In experiments with rats, Hynynen’s group has successfully delivered chemotherapy drugs through the BBB. In one set of experiments, a metastatic breast cancer drug called Herceptin, a drug that does not normally cross the BBB, was transported across the BBB into a target area in the brain. Because breast cancer is the second most common cause of brain metastases, the potential to treat the cancer spread locally is promising. In other experiments, the cancer drug doxorubicin (DOX), which has shown potential in treating glioma cells (the deadliest form of primary brain tumors), was also delivered across the BBB. DOX is highly effective when used for whole-body chemotherapy but fails in clinical practice when treating brain cancers because it cannot pass through the BBB.

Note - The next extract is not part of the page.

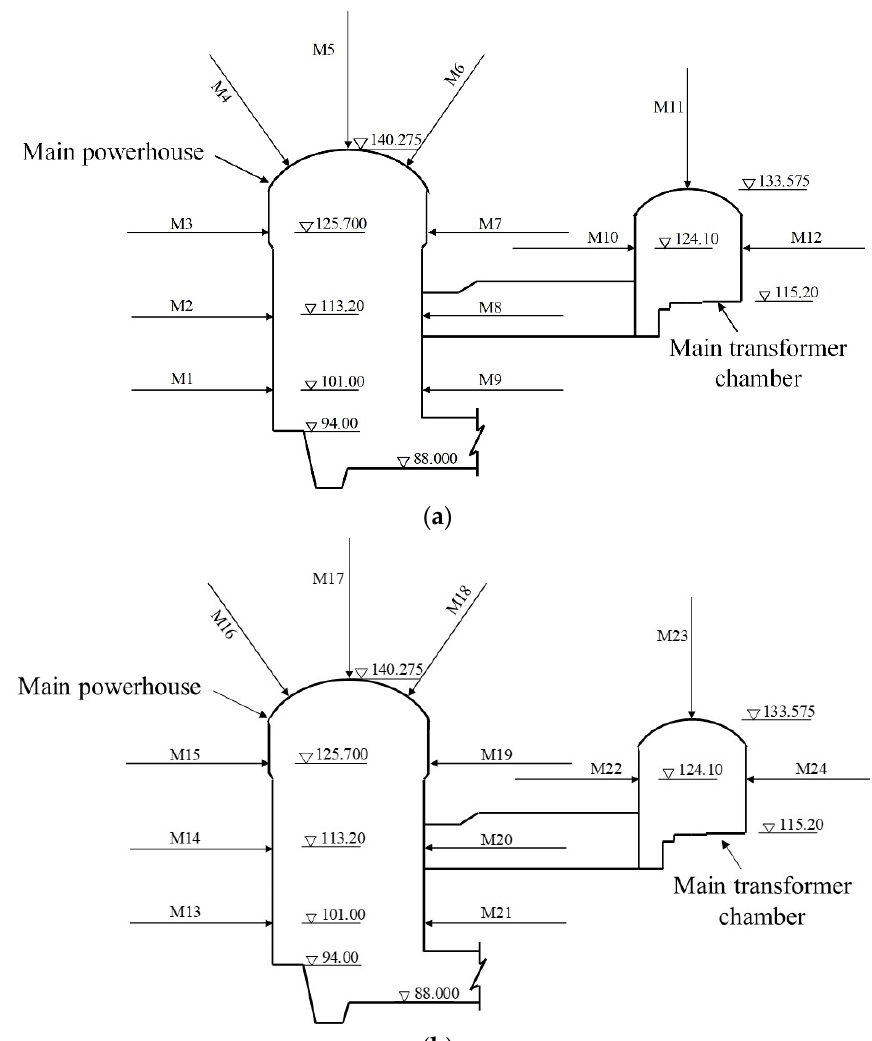
Figure 12. The layout map of the displacement monitoring points section. ( a ) The monitoring points at the 0 + 15 m section to the left of the powerhouse. ( b ) The monitoring points at the 0 + 54 m section to the left of the powerhouse.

Although the researchers have solved the majority of technical issues, Hynynen says one challenge facing the team is how to control the size of the BBB opening. Currently, a human must monitor the BBB opening and signal when to stop generating sound waves. In the coming months, Hynynen hopes to automate the process so that a computer will control the BBB opening.
Hynynen anticipates a measured rollout of the technique starting with clinical trials next year. "Tumor treatments will likely be first, and we will proceed cautiously because human blood vessels might respond differently than animal vessels," he says.
Meairs sees a bright future for the ultrasound technique: "This will likely revolutionize treatment for a multitude of brain disorders because technology is already available to rapidly translate his [Hynynen’s] results from animal research to human applications."
This work is supported in part by the National Institute of Biomedical Imaging and Bioengineering.
Vykhodtseva N, McDannold N, Hynynen K. Progress and problems in the application of focused ultrasound for blood-brain barrier disruption. Ultrasonics. 48 (2008) 279–96.